David Walsh, in Skelton, goes one step further. “It is interesting that another salt-loving plant, samphire, was so common on the Tees estuary that there was a settlement called Samphire Batts,” he says. “Samphire, like scurvy grass, was and is edible and was used in salads.”

Samphire takes its name from St Peter – saint pierre – who is the patron saint of fishermen. It is known as “poor man’s asparagus”, although it isn’t just eaten by the poor – it was on the table for Charles and Diana’s wedding breakfast, freshly delivered from the Sandringham estate in Norfolk, in 1981.

It grew so prolifically on the Durham bank of the Tees in the early 18th Century that the mudflats were known as Samphire Batts. When the Clarence Railway, itself named after the Duke of Clarence who became King William IV, arrived on the banks in 1833 bringing Durham coal, the batts were renamed Port Clarence.

The samphire could have been collected for salad, or it could have been heaped into huge piles and burnt.

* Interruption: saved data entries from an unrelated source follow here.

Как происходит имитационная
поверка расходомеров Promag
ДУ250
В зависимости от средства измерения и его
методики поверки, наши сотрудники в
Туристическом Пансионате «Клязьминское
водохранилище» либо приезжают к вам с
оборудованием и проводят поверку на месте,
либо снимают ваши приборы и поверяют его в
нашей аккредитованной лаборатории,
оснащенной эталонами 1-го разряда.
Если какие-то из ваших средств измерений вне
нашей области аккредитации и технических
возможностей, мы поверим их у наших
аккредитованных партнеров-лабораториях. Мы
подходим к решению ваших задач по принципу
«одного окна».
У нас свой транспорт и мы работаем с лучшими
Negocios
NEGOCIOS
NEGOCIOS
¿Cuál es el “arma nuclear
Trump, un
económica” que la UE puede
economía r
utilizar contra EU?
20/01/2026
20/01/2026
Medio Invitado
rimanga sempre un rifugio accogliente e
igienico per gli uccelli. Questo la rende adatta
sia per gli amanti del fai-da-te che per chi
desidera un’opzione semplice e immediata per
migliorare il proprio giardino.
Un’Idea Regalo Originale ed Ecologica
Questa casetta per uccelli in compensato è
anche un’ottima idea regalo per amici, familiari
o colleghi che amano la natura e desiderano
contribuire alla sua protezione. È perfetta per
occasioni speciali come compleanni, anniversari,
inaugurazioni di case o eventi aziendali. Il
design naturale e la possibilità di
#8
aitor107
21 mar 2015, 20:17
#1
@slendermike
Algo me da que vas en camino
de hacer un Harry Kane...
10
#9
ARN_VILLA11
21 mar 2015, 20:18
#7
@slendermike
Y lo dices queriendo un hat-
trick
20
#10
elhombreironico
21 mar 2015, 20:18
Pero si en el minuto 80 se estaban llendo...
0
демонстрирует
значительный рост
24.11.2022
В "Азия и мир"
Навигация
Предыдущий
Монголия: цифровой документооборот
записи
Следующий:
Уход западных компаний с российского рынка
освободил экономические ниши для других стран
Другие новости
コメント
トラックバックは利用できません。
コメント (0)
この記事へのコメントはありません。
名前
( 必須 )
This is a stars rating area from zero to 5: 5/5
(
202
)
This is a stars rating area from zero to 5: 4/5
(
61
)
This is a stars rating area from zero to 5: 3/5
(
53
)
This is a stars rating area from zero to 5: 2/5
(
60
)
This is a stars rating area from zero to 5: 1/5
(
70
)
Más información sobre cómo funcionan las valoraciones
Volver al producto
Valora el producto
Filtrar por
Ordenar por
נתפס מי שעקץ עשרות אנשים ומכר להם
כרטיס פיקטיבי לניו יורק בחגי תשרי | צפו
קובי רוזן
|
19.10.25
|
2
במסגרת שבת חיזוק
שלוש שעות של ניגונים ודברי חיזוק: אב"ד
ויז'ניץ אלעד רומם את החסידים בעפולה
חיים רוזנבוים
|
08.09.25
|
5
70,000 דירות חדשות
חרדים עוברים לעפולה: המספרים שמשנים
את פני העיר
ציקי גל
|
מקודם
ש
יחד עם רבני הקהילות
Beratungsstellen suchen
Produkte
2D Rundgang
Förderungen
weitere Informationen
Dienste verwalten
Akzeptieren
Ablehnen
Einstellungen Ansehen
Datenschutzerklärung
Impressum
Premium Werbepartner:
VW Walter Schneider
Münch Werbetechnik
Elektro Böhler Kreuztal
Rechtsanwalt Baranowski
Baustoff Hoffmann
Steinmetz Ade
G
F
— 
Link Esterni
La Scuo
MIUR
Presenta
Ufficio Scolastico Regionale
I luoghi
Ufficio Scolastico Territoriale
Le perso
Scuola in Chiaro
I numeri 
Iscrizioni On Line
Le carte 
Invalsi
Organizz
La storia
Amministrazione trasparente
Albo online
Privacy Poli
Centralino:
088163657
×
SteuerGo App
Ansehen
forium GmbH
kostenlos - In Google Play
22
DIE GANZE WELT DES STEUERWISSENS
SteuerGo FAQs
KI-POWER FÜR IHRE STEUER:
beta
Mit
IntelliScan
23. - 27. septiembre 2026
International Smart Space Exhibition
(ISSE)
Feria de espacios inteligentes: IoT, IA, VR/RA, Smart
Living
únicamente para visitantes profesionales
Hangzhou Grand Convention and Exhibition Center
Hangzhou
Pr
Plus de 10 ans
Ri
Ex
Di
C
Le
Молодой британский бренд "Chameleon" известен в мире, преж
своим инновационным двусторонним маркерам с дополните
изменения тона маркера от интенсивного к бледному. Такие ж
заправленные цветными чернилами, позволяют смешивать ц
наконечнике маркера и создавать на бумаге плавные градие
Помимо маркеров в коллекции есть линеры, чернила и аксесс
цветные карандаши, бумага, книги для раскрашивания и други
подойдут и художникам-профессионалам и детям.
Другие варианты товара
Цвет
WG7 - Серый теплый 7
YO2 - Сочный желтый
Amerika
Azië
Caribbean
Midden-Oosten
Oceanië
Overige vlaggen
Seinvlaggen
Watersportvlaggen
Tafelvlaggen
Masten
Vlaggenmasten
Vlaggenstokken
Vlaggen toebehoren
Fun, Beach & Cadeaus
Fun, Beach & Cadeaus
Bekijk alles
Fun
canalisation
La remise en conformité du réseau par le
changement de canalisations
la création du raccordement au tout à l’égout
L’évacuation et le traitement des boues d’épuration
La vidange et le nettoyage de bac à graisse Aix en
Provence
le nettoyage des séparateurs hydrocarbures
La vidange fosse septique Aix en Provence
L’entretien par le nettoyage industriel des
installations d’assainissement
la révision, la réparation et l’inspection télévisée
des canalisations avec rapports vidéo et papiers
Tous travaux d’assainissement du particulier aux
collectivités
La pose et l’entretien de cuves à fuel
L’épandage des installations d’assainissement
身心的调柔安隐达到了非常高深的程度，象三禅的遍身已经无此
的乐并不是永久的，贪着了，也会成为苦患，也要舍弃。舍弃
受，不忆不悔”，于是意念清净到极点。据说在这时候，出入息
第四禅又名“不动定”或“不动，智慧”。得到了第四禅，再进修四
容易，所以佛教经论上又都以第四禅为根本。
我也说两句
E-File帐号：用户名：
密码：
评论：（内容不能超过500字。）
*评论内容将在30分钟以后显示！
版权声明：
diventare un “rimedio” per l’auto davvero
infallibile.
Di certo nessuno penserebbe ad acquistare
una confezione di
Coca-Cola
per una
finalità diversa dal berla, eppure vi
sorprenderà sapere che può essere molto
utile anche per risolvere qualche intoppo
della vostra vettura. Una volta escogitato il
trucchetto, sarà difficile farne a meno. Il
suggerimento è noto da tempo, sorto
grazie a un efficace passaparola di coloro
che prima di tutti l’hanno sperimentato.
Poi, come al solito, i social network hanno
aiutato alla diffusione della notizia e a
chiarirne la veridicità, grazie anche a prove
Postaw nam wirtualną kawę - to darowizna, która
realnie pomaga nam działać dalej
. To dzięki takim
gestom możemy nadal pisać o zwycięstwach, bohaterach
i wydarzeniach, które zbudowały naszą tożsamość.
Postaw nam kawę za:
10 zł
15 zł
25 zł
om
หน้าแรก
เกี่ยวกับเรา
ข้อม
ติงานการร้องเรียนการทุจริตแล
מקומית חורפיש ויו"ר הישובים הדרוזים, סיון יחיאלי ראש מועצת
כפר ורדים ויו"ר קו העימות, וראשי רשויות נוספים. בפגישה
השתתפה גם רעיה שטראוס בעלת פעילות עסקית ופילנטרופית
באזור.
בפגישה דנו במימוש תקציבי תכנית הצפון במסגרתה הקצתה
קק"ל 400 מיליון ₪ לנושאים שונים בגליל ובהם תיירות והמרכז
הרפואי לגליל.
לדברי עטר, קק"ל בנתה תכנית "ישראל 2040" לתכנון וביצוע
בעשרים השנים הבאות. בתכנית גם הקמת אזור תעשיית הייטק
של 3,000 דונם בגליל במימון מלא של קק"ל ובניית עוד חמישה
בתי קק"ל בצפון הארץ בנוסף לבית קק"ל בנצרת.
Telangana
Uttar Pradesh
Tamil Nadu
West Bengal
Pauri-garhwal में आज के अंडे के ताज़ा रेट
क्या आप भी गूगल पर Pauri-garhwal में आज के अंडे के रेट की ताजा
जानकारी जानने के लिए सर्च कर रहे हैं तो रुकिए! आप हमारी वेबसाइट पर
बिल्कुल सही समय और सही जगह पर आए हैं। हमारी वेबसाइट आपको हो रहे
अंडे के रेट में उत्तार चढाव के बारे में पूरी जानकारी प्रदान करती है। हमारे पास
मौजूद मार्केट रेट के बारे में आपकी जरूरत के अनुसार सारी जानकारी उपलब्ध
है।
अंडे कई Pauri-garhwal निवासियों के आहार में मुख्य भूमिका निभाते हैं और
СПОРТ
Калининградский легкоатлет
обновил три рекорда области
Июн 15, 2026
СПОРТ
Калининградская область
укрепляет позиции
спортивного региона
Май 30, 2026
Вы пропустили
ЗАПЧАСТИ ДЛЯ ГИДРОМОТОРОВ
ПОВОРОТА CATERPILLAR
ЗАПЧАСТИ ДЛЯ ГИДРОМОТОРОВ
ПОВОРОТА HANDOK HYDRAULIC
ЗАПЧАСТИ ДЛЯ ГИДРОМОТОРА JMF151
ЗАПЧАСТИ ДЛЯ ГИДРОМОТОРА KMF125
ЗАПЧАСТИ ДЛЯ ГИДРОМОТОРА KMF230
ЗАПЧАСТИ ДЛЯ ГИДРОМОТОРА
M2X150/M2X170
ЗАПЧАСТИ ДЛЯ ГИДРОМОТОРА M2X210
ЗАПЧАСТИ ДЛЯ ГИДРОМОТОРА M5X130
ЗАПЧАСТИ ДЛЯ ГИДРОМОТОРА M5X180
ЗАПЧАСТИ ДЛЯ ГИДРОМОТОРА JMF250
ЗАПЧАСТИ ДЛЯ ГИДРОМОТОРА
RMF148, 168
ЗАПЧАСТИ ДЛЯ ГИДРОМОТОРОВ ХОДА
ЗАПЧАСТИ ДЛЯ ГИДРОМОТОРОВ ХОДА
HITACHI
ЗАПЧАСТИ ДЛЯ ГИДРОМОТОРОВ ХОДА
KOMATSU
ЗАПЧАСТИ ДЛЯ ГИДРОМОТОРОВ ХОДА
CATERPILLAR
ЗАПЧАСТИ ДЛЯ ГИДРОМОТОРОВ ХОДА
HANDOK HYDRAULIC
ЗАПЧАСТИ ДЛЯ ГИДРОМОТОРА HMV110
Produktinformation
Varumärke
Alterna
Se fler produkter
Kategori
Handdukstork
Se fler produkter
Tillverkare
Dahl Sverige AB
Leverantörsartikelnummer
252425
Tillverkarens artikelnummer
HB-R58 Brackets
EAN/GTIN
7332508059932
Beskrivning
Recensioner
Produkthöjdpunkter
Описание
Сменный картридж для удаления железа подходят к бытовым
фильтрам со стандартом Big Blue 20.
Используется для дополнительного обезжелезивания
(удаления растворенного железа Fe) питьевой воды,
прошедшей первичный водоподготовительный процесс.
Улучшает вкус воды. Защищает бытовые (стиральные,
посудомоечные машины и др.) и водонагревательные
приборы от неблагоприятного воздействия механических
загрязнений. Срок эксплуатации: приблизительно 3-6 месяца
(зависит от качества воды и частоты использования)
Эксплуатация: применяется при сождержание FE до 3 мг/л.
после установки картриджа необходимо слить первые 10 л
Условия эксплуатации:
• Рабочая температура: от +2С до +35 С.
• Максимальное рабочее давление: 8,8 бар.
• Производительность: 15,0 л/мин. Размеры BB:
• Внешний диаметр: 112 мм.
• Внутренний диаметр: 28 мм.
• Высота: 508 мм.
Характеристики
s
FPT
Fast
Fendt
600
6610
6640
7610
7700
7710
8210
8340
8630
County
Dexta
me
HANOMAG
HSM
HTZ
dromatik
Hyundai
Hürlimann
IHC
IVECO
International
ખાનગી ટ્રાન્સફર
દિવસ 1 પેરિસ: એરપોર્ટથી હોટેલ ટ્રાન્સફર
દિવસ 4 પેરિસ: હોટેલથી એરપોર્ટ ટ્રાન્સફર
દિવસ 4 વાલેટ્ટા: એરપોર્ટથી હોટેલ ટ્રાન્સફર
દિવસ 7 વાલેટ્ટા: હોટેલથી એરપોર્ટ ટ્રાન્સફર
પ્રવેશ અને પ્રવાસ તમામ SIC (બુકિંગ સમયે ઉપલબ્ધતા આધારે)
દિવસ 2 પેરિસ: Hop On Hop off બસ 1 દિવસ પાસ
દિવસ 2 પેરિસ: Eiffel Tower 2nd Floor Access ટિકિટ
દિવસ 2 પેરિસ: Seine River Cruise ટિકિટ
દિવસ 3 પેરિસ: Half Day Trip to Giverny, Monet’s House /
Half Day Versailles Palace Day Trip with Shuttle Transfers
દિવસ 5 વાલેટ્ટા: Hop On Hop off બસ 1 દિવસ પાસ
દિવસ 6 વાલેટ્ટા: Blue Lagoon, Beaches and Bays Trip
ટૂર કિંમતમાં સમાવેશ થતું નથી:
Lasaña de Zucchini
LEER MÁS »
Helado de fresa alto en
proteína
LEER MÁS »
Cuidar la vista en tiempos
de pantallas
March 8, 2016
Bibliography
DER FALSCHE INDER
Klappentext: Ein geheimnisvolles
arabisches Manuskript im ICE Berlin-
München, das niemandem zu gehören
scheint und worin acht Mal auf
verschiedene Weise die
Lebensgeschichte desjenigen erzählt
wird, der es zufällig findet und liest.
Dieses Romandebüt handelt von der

The ash would then have been heated with sand to produce a primitive form of glass.

Two hundred years later, does samphire still grow on the batts, or has it too lost out to the scourge of scurvy grass?

THERE are batts in Bishop Auckland, Richmond, Ripon, Colburn and Bedale, although there are no batts in the dictionary. It seems to be a part of riverbank that is covered by high water – either tide or flood. Often, a shingle island in the middle of the river is part of the batts, and quite often the batts have been quarried for either gravel or sand. I can’t find an explanation of where this Yorkshirey word comes from – the batts are enough to drive you batty.

LAST week, I offered the fascinatingly useless piece of information that bookkeeper is the only word in the English language that has three consecutive double letters. The Oxford English Dictionary (OED) confirms that it is one word without a hyphen, unlike sweet-tooth which would otherwise rival it.

In response, Eric Gendle from Nunthorpe offers “a trivial observation” which is equally useless but even more fascinating. He says: “There is said to be an American occupation called a subbookkeeper, which would have four sets of double letters in succession.”

The internet is rife with people proclaiming the uniqueness of subbookkeeper, but disappointingly, the OED refuses to accept it as a proper world. This is a shame, because if the subbookkeeper had someone working under him, he would be the soussubookkeeper.